RL Engine Guide¶
The RLEngine extends InferenceEngine with self-improvement strategies and persistent memory.
Key Features¶
- Self-Improvement Strategies: Best-of-N, refine, expand, consensus
- SQLite Memory: Stores good responses for recall
- Quality Scoring: Automatic quality assessment
Basic Usage¶
from llmforge import RLEngine
# Initialize RL engine with memory
engine = RLEngine("meta-llama/Llama-3.2-1B-Instruct")
# Generate with auto strategy selection
result = engine.generate(
"Explain quantum computing",
max_tokens=256,
strategy="auto" # or "best_of_n", "refine", "expand", "consensus"
)
print(result)
Strategies¶
Best-of-N¶
Generates multiple candidates and selects the best:
result = engine.generate(
"Write a haiku about spring",
max_tokens=64,
strategy="best_of_n"
)
Refine¶
Generates, scores, and improves if needed:
result = engine.generate(
"What is machine learning?",
max_tokens=128,
strategy="refine"
)
Expand¶
Forces detailed, expanded responses:
result = engine.generate(
"List the planets",
max_tokens=128,
strategy="expand"
)
Consensus¶
Generates multiple and picks via consensus:
result = engine.generate(
"Explain gravity",
max_tokens=128,
strategy="consensus"
)
Memory System¶
The RL engine automatically stores good responses and recalls them:
# First generation is stored
result = engine.generate("Hello world", max_tokens=64)
# Later, similar prompts trigger memory recall
result = engine.generate("Hi there", max_tokens=64)

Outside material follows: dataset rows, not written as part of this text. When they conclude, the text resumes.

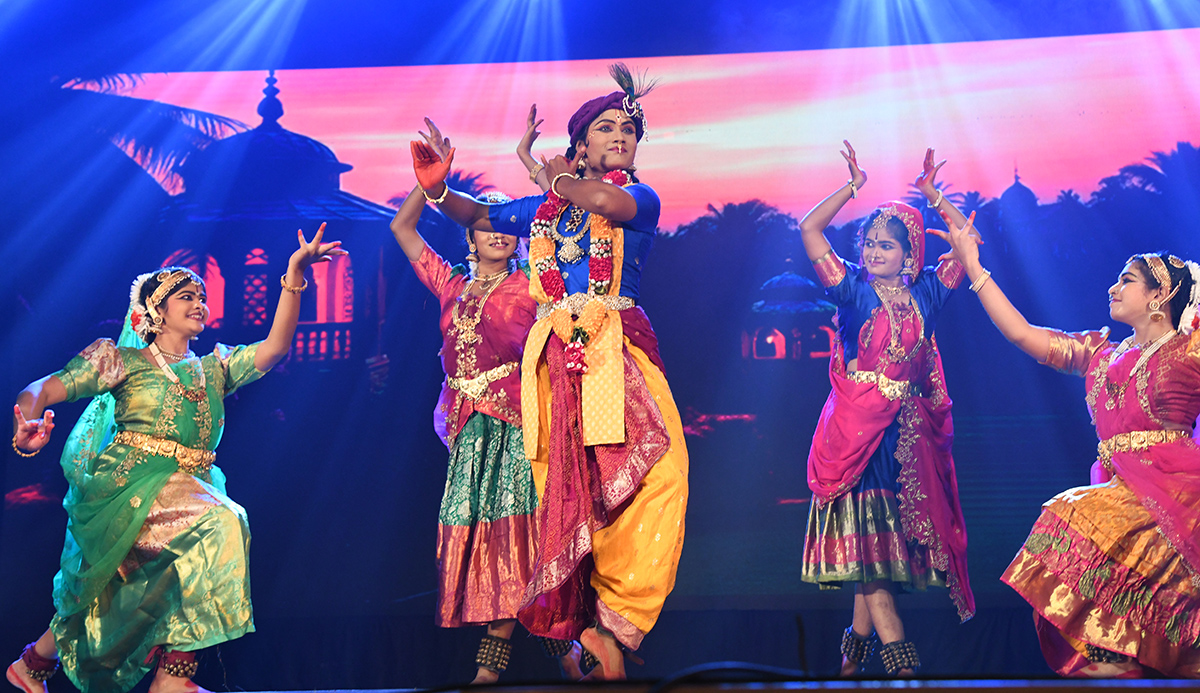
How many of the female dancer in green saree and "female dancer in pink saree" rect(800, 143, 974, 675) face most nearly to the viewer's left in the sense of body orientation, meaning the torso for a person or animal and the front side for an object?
0

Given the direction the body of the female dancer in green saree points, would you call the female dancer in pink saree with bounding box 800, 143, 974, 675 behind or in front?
in front

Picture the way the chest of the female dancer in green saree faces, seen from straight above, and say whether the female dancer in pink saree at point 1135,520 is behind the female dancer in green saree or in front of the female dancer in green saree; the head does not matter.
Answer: in front

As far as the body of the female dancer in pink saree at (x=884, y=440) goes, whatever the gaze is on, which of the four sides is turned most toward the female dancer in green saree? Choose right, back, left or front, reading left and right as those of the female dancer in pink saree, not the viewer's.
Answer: right

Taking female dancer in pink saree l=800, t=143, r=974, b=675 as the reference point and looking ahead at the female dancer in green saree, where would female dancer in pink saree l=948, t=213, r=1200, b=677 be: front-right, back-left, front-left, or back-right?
back-left

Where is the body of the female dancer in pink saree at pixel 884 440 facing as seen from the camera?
toward the camera

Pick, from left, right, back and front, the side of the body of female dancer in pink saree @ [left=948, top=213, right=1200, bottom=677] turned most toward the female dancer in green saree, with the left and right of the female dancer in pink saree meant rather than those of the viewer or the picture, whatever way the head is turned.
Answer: front

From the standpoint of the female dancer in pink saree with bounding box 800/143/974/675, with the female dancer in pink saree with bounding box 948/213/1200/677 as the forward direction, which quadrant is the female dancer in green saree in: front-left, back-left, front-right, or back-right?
back-right

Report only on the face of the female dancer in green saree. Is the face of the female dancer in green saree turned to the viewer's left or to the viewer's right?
to the viewer's right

# Output: [Memory hit!] ...
Search Memory¶
# Search for similar past responses
memories = engine.search_memory("python tutorial", limit=5)
for mem in memories:
print(f"Strategy: {mem['strategy']}")
print(f"Score: {mem['quality_score']}")
print(f"Response: {mem['response'][:100]}...")
Get Stats¶
stats = engine.get_stats()
print(f"Total generations: {stats['generations']}")
print(f"Memory hits: {stats['memory_hits']}")
Custom Memory DB¶
from llmforge import RLEngine
# Custom SQLite database path
engine = RLEngine(
"meta-llama/Llama-3.2-1B-Instruct",
memory_db="/path/to/custom_memory.db"
)
Auto Strategy Selection¶
When strategy="auto", the engine chooses based on prompt:
| Prompt Type | Strategy |
|---|---|
| Short (<20 chars) | expand |
| Contains "explain", "describe", "what is" | refine |
| Contains "create", "write", "list", "make" | expand |
| Default | refine |